Wie du schon richtig festgestellt hast, würde ich das Raymarine hinten anstellen, da es für deine Angelabsichten weniger geeignet ist. Das Hook 5 ist sicher kein schlechtes Gerät, passt auch für deine Zielangelei, ist im Chirp Bereich vielleicht nicht das Gelbe vom Ei, da Lowrance die gleichen Geber wie bei Festfrequenzecholoten mitliefert (Quelle Geber Merkblatt Lowrance USA).Garmin hat mit dem GT22m-TM  einen High Chirp Geber , der sehr gute Ergebnisse liefert. Am Striker 5dv natürlich auch. Der Geber ist ein 8-pin Modell, der Striker hat aber nur einen 4-pin Anschluss. Dazu gibt es einen kleinen Adapter von 8-pin  auf 4-pin, den ich auch am Echomap 5CV nutze. Das funktioniert bestens.
Der Striker hat standardmaßig den GT20 Zweifrequenzgeber(77/200khz) im Lieferumfang. Den kann man problemlos verkaufen,bringt ca 60-70€. Dann einfach den Gt22, der um die 179€ kostet, zulegen. Dazu noch den Adapter.

Wenn Du spezielle Auskünfte haben möchtest, schreib mit einfach eine PN, ich habe mit beiden schon gearbeitet.


----------



## uwe Leu (9. Juni 2017)

*AW: Lowrance Hook 5 vs. Garnim Striker 5CV vs. Dragonfly 5 Pro*

Hallo ich habe nach 9 Jahren Lowrance eine Erneuerung im letzten Jahr mit dem Elite 7TI durchgeführt.
Das Gerät ok. der Service erbärmlich.
Ich glaube ich hätte mein Gerät vieleicht bei Schlageter kaufen sollen der kümmert sich auch nach der Bezahlung.

|---|

## Aufgaben
**a)** Fassen Sie den Forumsauszug zu Echoloten in zwei Sätzen zusammen.
**b)** Geben Sie aus dem Forumsauszug zu Echoloten den Abschnitt von „Wie du schon“ bis einschließlich „Das funktioniert bestens.“ wortgetreu wieder.
**c)** Schreiben Sie den Forumsauszug zu Echoloten im Anschluss an seinen letzten Satz weiter.
Das Material hat hierfür keinerlei Bedeutung.

## Gegebene Daten

|---|

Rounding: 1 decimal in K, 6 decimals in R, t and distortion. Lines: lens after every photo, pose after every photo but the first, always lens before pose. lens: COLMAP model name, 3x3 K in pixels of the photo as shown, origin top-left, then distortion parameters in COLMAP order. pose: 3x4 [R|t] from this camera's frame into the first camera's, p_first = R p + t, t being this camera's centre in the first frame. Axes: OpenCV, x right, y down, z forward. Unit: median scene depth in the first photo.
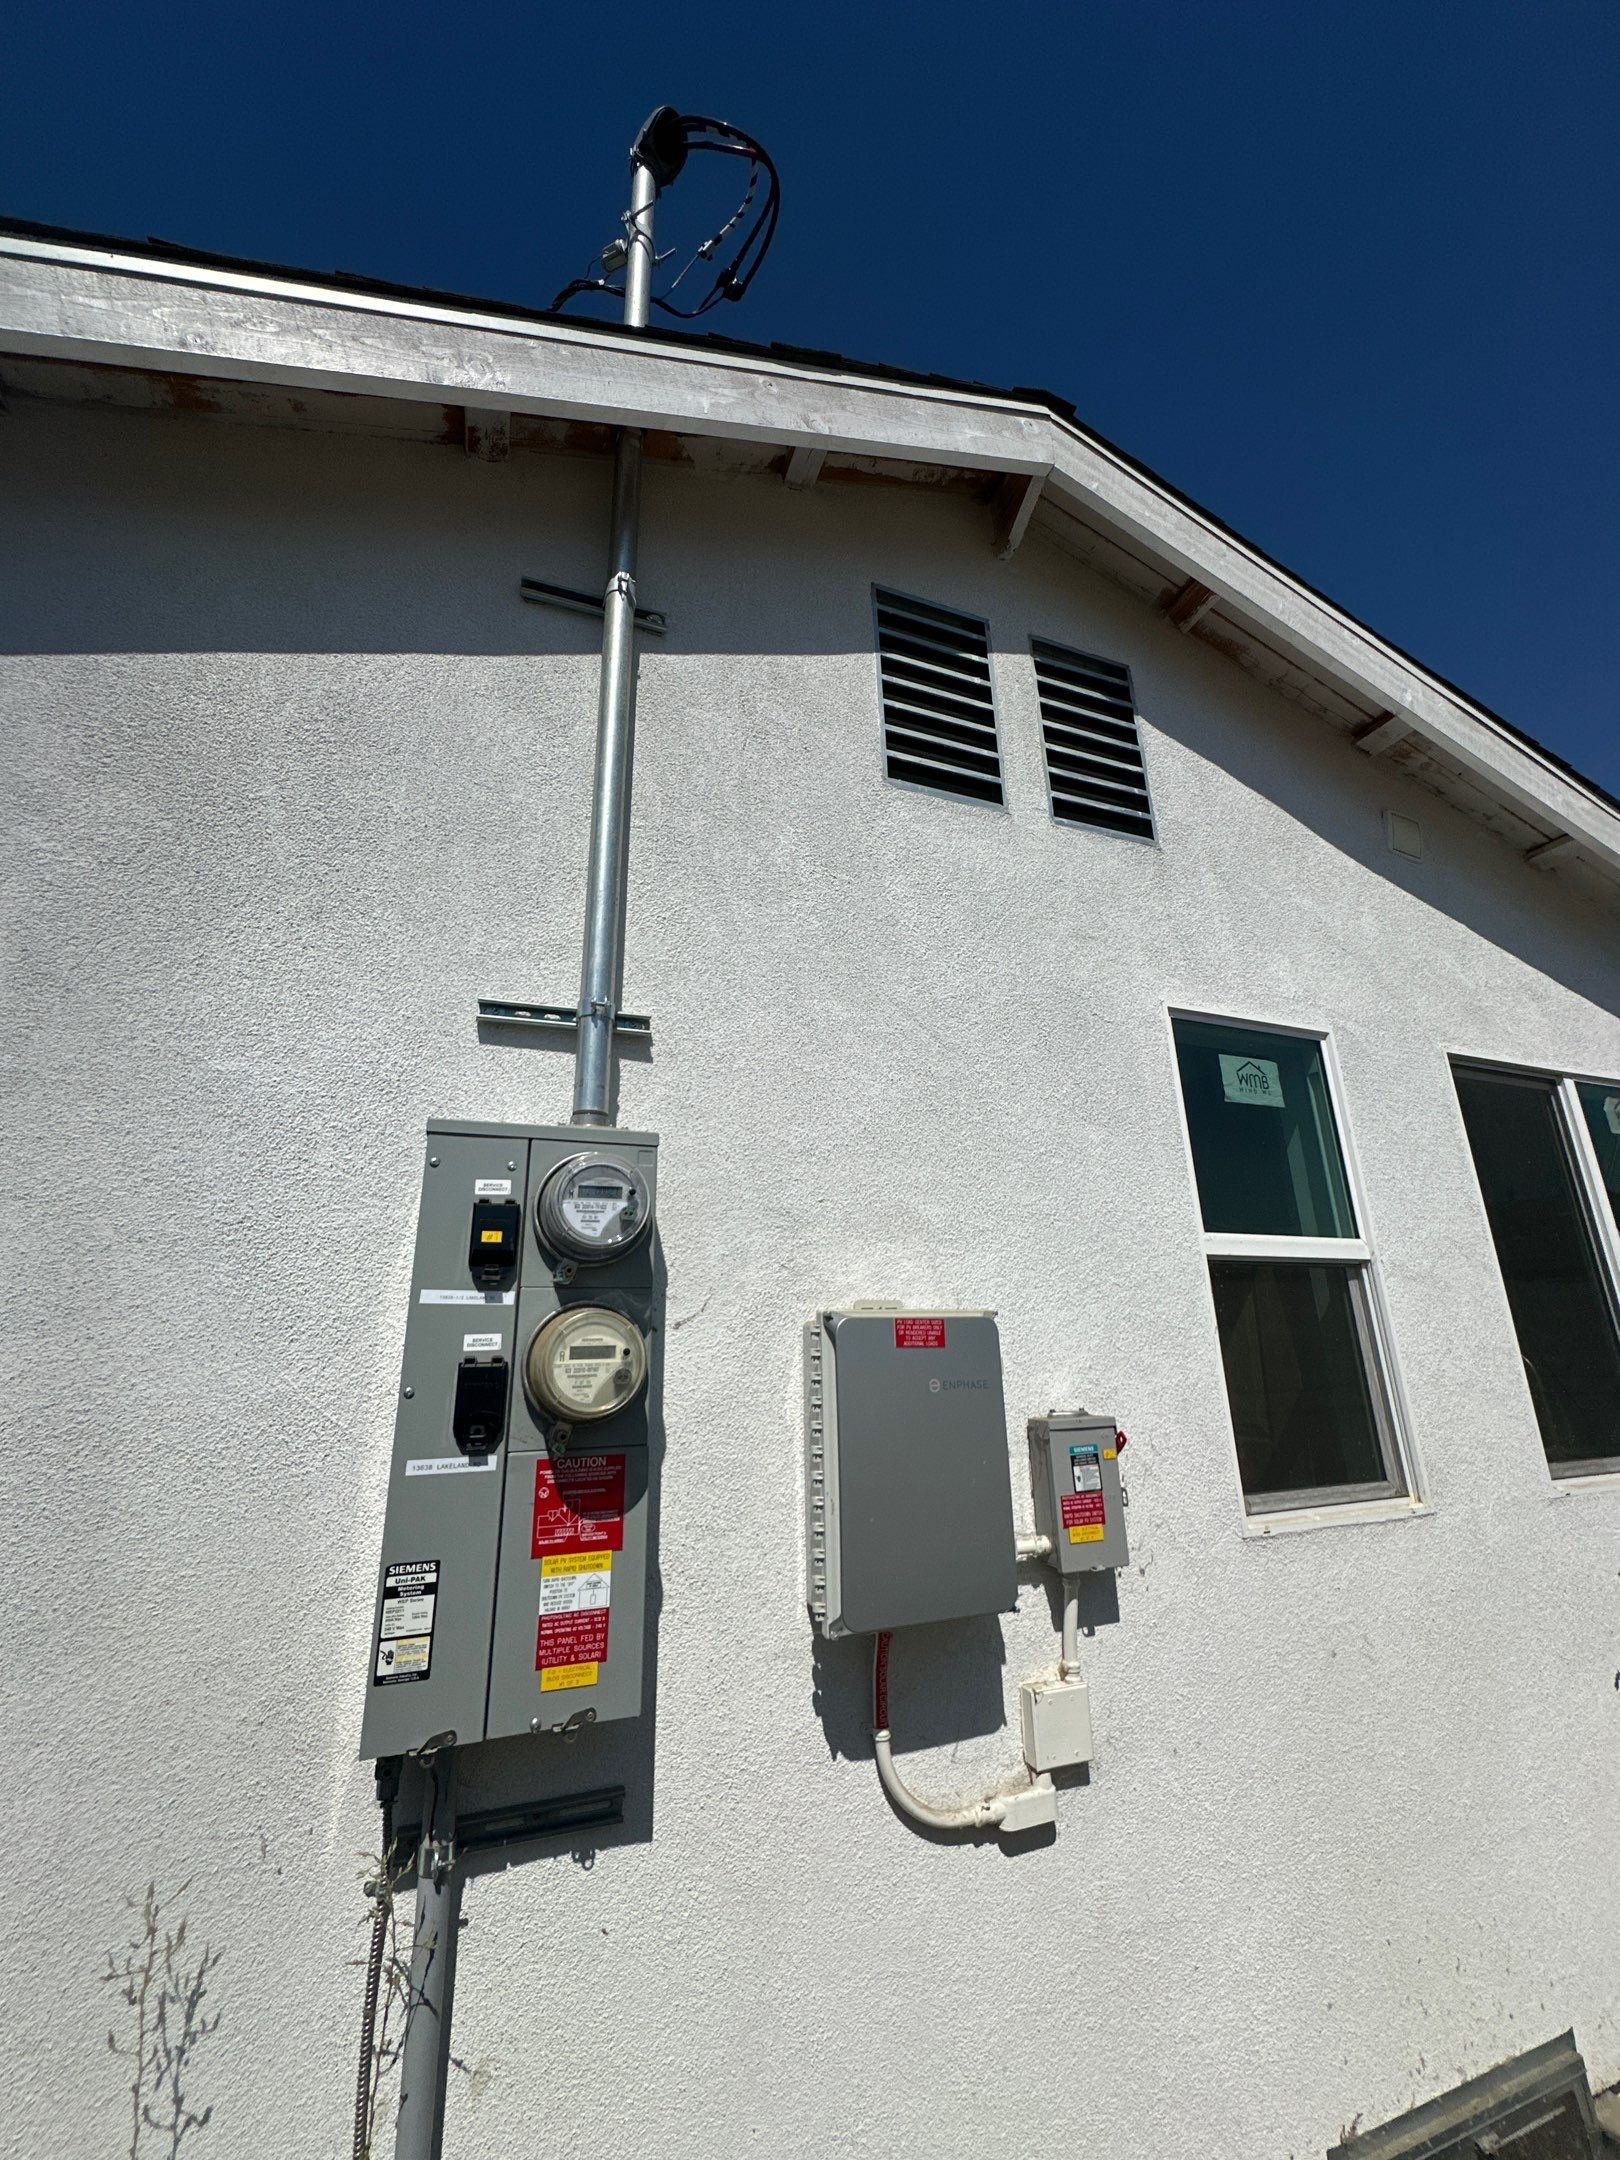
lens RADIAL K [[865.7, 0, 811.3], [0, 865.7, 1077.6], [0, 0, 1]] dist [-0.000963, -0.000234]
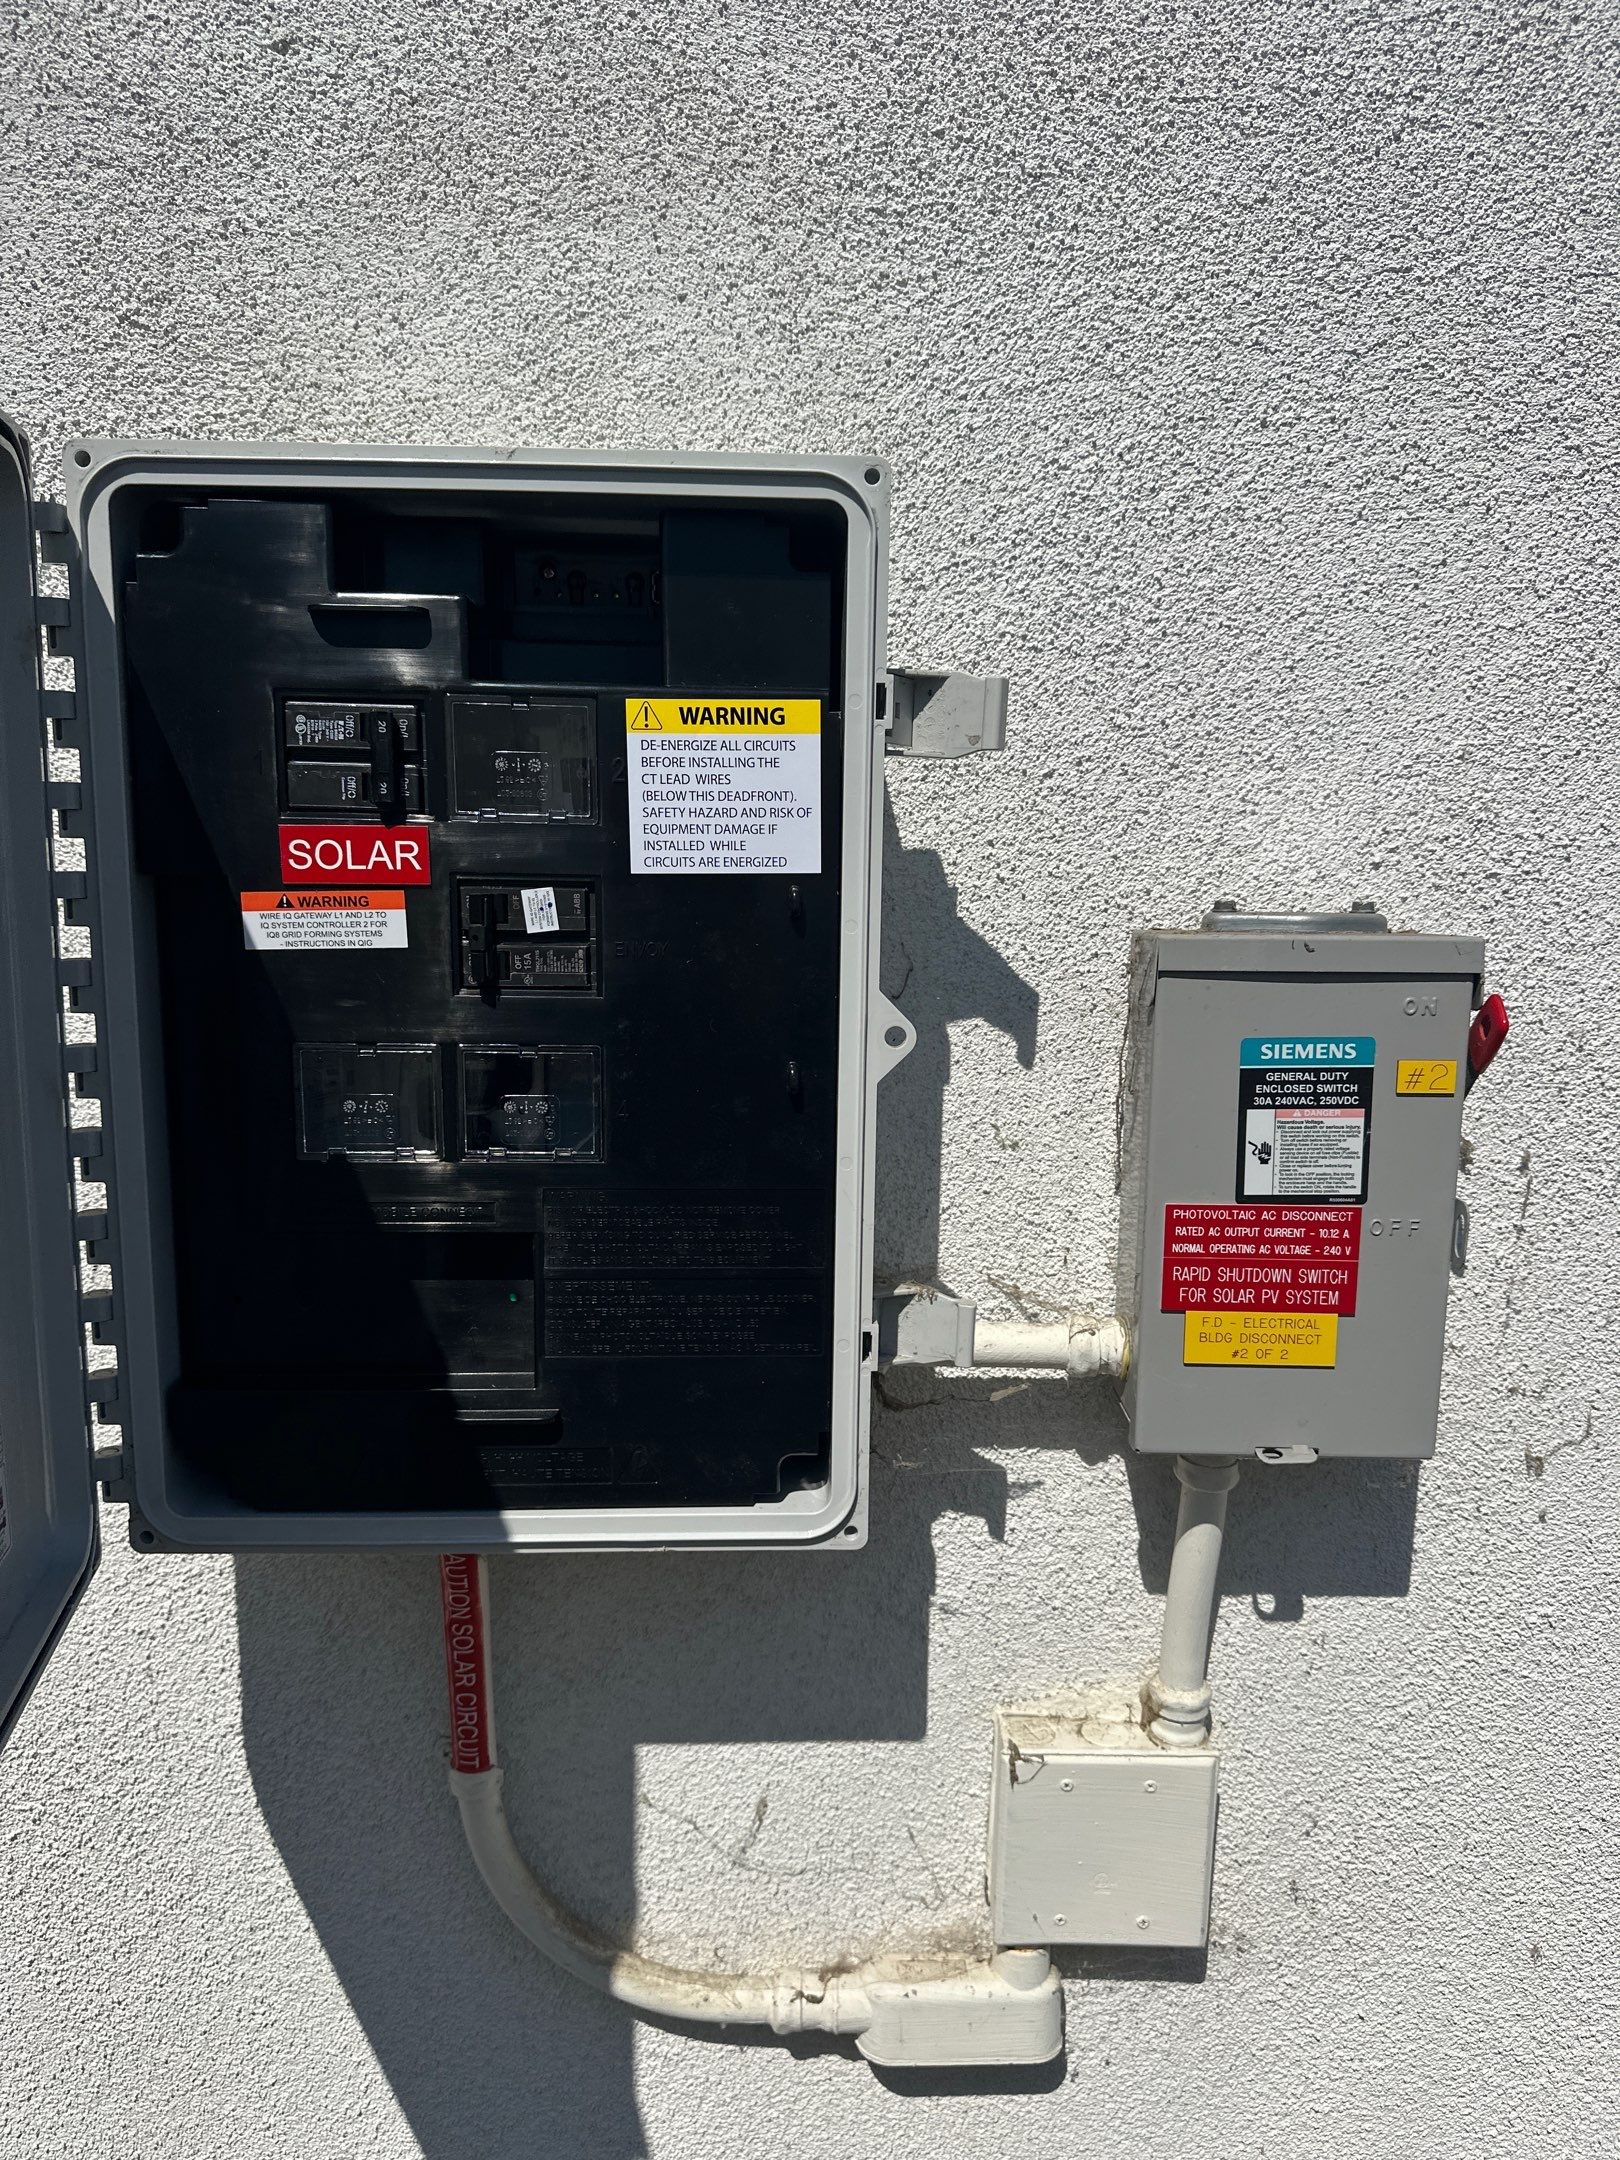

|---|

## Lösungen nacheinander
**a)** Ein Beitrag stellt das Raymarine hintan, hält das Hook 5 im Chirp-Bereich für womöglich schwächer und rät, den beim Garmin Striker mitgelieferten GT20 für etwa 60–70 € zu verkaufen und stattdessen den High-Chirp-Geber GT22 samt Adapter von 8-pin auf 4-pin anzuschaffen. Ein zweiter Beitrag berichtet, dass der Verfasser nach neun Jahren Lowrance auf ein Elite 7TI umgestiegen ist, dessen Gerät in Ordnung, dessen Service jedoch erbärmlich sei.

**b)**
Wie du schon richtig festgestellt hast, würde ich das Raymarine hinten anstellen, da es für deine Angelabsichten weniger geeignet ist. Das Hook 5 ist sicher kein schlechtes Gerät, passt auch für deine Zielangelei, ist im Chirp Bereich vielleicht nicht das Gelbe vom Ei, da Lowrance die gleichen Geber wie bei Festfrequenzecholoten mitliefert (Quelle Geber Merkblatt Lowrance USA).Garmin hat mit dem GT22m-TM  einen High Chirp Geber , der sehr gute Ergebnisse liefert. Am Striker 5dv natürlich auch. Der Geber ist ein 8-pin Modell, der Striker hat aber nur einen 4-pin Anschluss. Dazu gibt es einen kleinen Adapter von 8-pin  auf 4-pin, den ich auch am Echomap 5CV nutze. Das funktioniert bestens.

**c)**
Viel Spass


----------



## Ghu)Z(dan (20. Juni 2017)

*AW: Lowrance Hook 5 vs. Garnim Striker 5CV vs. Dragonfly 5 Pro*

@Gold, Vielen Dank für deine Ausführungen, dass hat mir sehr geholfen#6

@Uwe, dein Post liegt leider überhaupt nicht in meinem genannten Preisrahmen und ist somit nicht sehr hilfreich #c

Vielleicht gibt es ja noch weitere Anregungen. 
Vielen Dank & Liebe Grüße


----------



## ullsok (20. Juni 2017)

*AW: Lowrance Hook 5 vs. Garnim Striker 5CV vs. Dragonfly 5 Pro*

Mit einem der letzten Softwareupdates hat sich die Bodenführung bei meinem Dragonfly deutlich verbessert - insbes. auch beim Rückwärtsfahren #h


----------



## goldfisch12 (20. Juni 2017)

*AW: Lowrance Hook 5 vs. Garnim Striker 5CV vs. Dragonfly 5 Pro*



Ghu)Z(dan schrieb:


> @Gold, Vielen Dank für deine Ausführungen, dass hat mir sehr geholfen#6
> 
> @Uwe, dein Post liegt leider überhaupt nicht in meinem genannten Preisrahmen und ist somit nicht sehr hilfreich #c
> 
> ...



Freut mich, vielleicht schaust Du hier auch mal rein.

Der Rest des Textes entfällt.